第百六十六話 伝えたかった祐希の本当の気持ち
「兄さん!」
祐希が直希に声をかけると、少し前の方にいた直希と裕子が戻ってきた。
「どうしたんだ?何かあったのか?」
心配そうな顔をする直希に祐希は
「あの、手は本当にもういいんですか?」
「あぁ、ちょっと跡は残ってはいるがね。心配する様な事はないよ」
「良かった……あの時は助けて下さって有難うございました。それでも、正直、薫子さんを傷つけた貴方達をまだ許す気にはなれません」
直希も裕子も顔を見合わせて悲しそうな顔をするも、そのまま祐希は続けた。
「ただ、僕が今こうしていられるのは、お二人のお陰だと言うことも分かっています。こんな僕を育てて下さって有難うございました……」
一礼した祐希は頭を上げると
「では、お気をつけて。お戻りをお待ちしています。兄さん……お母さん」
と言い捨てて振り返ると歩き始めた。
裕子の瞳にみるみる間に涙が溢れる。
「祐くん!ごめんなさい!……ありがとう……」
直希がハンカチを差し出すと裕子は黙って受け取り後から後から流れ出る涙を拭いながら、二人はゆっくりと搭乗口に向かって行った。

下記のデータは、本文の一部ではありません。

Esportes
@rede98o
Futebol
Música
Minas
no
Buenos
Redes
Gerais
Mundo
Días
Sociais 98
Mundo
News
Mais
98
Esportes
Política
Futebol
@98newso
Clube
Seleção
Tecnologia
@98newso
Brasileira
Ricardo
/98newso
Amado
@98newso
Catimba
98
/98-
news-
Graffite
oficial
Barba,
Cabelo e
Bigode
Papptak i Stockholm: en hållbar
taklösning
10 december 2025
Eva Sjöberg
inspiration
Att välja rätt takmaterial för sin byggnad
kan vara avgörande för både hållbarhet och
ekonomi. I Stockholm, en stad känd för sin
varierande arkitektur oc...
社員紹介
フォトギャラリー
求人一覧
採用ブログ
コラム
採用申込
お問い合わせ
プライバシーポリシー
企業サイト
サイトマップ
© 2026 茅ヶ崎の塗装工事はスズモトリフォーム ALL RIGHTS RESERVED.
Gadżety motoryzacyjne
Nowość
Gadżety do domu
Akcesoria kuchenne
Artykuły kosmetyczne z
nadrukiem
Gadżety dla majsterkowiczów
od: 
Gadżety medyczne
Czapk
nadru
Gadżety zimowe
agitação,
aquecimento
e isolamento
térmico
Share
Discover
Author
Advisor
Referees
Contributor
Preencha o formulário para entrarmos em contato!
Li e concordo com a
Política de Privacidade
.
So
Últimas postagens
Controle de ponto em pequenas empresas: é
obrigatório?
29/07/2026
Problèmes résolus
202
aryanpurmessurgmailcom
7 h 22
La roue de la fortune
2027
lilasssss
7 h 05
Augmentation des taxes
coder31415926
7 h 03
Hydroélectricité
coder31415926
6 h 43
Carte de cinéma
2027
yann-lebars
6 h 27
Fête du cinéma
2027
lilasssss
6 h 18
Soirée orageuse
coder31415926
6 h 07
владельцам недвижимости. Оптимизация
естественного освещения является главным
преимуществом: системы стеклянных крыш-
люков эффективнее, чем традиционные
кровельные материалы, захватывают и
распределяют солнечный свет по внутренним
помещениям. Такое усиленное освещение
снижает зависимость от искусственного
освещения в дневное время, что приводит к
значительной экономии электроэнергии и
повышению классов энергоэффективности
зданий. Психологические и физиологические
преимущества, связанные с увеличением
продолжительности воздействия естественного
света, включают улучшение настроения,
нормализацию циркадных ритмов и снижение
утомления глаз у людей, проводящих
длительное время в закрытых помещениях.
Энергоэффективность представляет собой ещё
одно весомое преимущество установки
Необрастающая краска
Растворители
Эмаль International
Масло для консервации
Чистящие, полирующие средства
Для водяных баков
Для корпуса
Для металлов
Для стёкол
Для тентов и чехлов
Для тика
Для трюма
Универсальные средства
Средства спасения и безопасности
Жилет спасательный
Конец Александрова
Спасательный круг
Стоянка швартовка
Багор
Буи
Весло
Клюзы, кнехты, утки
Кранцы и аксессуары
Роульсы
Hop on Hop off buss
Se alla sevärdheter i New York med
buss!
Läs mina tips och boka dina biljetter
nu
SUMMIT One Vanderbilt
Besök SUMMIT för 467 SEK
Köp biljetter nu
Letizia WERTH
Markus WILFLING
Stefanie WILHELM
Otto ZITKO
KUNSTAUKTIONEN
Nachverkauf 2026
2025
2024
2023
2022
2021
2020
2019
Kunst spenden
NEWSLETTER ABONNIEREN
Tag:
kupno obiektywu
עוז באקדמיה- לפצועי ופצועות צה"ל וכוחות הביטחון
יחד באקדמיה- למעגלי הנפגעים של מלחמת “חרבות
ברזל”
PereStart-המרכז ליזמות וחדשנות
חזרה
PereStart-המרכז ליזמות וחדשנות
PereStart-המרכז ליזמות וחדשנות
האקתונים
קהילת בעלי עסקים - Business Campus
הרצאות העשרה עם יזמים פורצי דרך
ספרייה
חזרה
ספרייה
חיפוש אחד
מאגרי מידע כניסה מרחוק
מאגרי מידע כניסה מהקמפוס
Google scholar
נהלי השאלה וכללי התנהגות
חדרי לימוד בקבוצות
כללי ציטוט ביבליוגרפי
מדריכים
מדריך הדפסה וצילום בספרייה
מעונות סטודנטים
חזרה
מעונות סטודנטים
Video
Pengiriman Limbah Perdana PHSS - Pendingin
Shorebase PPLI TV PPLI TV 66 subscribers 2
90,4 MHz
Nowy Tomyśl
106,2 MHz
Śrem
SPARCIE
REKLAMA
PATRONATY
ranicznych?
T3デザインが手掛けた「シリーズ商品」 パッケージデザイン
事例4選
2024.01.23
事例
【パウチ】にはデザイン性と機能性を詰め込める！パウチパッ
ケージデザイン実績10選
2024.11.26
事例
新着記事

祐希は振り返らず、そのまま薫子のところに戻ると何も言わずに彼女を抱きしめた。
ところは成田空港。
周囲の人々は美男子と美少女の二人の様子を見て、二度見をしたり「ドラマの撮影?」「何かあった?」などドギマギしている。
当の二人は周囲の様子は目に入らない様だ。
「さすが私の大好きな祐くん」
多分泣いてると思われる祐希の身体を薫子はギュッとする。
しばらく二人は別れを惜しむ恋人同士の様に抱きしめ合ったままだった。